Líffræðifélag Íslands
Líffræðiráðstefnan 2015
Erindi/veggspjald / Talk/poster V78
Kimberley J Anderson (1), Jón Þór Bergþorsson (2,3), Margrét S Steinarsdóttir (4), Sigurður Y. Kristinsson (3,5,6), Erna Magnusdóttir (1).
1. Biomedical Centre, Department of Biochemistry and Molecular Biology, Faculty of Medicine, University of Iceland, 2. Stem Cell Research Unit, Biomedical Centre, Department of Anatomy, Faculty of Medicine, University of Iceland, 3. Department of Haematology, Landspitali University Hospital, Iceland, 4. Chromosome Laboratory, Department of Genetics and Molecular Medicine, Landspitali University Hospital, Iceland, 5. Faculty of Medicine, University of Iceland, 6. Karolinska University Hospital, Karolinska Institutet, Stockholm, Sweden
Kynnir / Presenter: Kimberley J Anderson
Tengiliður / Corresponding author: Kimberley J Anderson (kimberl@hi.is)

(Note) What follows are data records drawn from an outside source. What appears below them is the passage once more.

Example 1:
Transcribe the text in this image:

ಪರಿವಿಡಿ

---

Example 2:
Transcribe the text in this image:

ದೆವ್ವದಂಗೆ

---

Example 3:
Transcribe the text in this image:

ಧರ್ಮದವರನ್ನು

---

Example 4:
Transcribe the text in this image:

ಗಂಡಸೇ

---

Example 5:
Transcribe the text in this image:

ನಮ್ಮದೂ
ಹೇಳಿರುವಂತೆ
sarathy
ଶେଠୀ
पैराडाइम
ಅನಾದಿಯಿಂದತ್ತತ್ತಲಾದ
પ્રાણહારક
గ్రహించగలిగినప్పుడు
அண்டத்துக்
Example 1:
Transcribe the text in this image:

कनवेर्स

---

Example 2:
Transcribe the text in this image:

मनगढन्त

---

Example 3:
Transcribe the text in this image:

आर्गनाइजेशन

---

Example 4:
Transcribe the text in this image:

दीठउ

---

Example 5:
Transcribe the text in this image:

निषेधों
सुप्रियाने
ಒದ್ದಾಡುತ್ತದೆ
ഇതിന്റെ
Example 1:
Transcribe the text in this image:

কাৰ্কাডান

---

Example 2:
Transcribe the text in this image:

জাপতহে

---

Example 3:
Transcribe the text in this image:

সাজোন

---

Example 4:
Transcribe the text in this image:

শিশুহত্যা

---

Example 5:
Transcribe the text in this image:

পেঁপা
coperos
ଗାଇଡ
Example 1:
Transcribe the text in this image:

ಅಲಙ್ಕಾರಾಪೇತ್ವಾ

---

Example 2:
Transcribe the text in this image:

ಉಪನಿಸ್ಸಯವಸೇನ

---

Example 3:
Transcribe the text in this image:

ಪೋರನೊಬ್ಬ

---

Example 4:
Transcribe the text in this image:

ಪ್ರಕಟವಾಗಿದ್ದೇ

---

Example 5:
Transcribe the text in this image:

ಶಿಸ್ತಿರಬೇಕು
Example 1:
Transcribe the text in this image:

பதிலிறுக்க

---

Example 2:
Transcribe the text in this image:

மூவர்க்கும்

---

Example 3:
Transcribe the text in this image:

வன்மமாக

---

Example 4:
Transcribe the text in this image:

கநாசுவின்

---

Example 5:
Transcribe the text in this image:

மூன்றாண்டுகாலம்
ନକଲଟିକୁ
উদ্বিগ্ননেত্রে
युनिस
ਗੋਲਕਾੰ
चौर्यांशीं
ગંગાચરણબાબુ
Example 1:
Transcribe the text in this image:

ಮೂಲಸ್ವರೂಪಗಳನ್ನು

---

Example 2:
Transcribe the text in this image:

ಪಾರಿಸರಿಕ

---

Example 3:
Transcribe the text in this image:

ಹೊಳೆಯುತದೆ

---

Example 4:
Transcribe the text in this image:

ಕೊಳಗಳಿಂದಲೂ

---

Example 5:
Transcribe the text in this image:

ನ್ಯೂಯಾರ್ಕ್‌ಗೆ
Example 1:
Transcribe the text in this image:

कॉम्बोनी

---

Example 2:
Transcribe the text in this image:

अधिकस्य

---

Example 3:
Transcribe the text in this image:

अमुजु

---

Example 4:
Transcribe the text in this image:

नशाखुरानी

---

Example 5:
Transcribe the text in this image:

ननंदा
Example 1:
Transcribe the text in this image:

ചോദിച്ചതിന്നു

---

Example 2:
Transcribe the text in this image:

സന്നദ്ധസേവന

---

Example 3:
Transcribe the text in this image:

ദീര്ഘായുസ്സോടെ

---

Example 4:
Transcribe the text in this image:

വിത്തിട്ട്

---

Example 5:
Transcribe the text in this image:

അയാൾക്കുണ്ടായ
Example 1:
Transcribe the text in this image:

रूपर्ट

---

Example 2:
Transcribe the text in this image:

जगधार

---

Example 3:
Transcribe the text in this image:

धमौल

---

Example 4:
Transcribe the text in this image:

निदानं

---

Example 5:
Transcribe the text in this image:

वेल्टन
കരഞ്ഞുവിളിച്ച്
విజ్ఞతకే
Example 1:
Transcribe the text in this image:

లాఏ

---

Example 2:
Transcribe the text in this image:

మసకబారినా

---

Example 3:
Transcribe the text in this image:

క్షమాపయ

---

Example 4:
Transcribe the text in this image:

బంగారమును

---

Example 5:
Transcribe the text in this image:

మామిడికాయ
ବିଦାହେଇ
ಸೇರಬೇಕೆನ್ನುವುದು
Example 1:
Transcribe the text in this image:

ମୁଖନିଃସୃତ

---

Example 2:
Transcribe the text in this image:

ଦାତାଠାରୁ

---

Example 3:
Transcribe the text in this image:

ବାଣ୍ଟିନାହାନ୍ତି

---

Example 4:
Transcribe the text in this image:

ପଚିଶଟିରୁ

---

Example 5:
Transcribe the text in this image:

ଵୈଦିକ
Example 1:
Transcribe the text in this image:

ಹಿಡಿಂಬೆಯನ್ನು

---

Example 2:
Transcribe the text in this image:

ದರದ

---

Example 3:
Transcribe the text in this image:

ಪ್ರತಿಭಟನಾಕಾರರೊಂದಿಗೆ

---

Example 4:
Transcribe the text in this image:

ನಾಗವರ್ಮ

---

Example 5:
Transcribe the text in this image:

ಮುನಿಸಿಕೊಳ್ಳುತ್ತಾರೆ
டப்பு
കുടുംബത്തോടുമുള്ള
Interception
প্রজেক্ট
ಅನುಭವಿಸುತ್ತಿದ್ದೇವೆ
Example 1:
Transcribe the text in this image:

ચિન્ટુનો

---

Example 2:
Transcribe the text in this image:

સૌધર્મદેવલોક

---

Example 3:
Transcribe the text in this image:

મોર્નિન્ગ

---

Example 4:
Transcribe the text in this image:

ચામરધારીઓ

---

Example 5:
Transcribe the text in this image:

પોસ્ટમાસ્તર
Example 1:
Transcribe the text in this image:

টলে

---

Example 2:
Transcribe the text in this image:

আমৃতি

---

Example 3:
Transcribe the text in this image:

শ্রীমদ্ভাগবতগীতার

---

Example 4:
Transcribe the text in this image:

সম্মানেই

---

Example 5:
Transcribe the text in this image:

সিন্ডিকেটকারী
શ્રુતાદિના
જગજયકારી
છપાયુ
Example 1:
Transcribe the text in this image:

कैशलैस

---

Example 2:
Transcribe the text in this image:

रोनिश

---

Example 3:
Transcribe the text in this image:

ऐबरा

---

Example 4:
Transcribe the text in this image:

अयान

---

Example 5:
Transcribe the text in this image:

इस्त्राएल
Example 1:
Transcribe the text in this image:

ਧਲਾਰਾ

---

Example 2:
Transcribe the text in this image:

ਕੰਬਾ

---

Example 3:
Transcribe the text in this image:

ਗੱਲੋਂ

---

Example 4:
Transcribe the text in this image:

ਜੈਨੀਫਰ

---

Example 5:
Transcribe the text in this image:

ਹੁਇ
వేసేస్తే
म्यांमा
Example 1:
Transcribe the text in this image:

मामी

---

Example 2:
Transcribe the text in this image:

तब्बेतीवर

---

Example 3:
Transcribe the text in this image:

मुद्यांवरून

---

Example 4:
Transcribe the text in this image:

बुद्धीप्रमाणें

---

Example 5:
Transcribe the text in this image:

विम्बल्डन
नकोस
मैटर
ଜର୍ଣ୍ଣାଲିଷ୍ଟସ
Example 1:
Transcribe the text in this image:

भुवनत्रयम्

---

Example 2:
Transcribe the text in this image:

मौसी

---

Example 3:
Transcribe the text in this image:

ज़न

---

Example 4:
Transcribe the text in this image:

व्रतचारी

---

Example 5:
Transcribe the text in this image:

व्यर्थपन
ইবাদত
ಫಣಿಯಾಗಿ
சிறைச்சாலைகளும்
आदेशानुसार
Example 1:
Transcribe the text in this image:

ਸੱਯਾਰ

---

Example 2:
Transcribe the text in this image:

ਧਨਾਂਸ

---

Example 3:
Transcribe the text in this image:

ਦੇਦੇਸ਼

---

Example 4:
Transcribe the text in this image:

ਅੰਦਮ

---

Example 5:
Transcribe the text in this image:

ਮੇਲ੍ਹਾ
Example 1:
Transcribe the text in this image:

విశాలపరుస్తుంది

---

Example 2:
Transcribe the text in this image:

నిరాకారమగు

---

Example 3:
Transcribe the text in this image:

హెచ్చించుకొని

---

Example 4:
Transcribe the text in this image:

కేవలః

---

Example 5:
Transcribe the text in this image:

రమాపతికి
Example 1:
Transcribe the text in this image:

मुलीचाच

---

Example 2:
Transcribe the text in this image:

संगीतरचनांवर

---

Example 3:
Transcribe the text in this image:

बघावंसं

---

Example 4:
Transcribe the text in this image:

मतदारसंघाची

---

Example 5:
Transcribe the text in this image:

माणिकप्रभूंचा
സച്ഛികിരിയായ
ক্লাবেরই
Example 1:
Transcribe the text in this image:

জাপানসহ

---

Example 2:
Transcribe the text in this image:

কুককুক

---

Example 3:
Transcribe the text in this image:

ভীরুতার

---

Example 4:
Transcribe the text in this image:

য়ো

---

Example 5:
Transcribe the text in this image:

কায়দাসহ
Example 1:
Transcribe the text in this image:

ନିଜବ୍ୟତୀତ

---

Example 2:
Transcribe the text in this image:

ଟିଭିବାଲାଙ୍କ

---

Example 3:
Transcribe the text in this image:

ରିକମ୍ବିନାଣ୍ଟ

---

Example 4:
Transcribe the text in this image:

Multiple myeloma (MM) is an incurable plasma cell malignancy derived from pre-malignant monoclonal gammopathy of undetermined significance (MGUS). Little is understood about the drivers of malignant transformation at the MGUS to MM transition. We hypothesise that transcriptional enhancer networks regulated by long non-coding (lnc)RNAs act as layers of coordinated transcriptional control, and underlie cellular and molecular changes in this disease. New techniques in low cell number next generation sequencing allow unprecedented use of plasma cells isolated directly from the bone marrow of MGUS and MM patients. This study will utilise total RNA sequencing and histone-ChIP sequencing of patient CD138+ cells to identify transcriptional enhancers and lncRNAs differentially active between MGUS and MM. The identified enhancers and lncRNAs will be computationally characterised, defining sequence signatures as well as genetic variations. Finally, functional analyses will be performed for the identified regulatory elements, using CRISPR knockout and chromosome conformation capture, as well as investigations into the role of the enhancers and lncRNAs in the progression to signal independence in MM. With this study, we hope to uncover lncRNA-enhancer transcriptional networks regulating MM disease progression.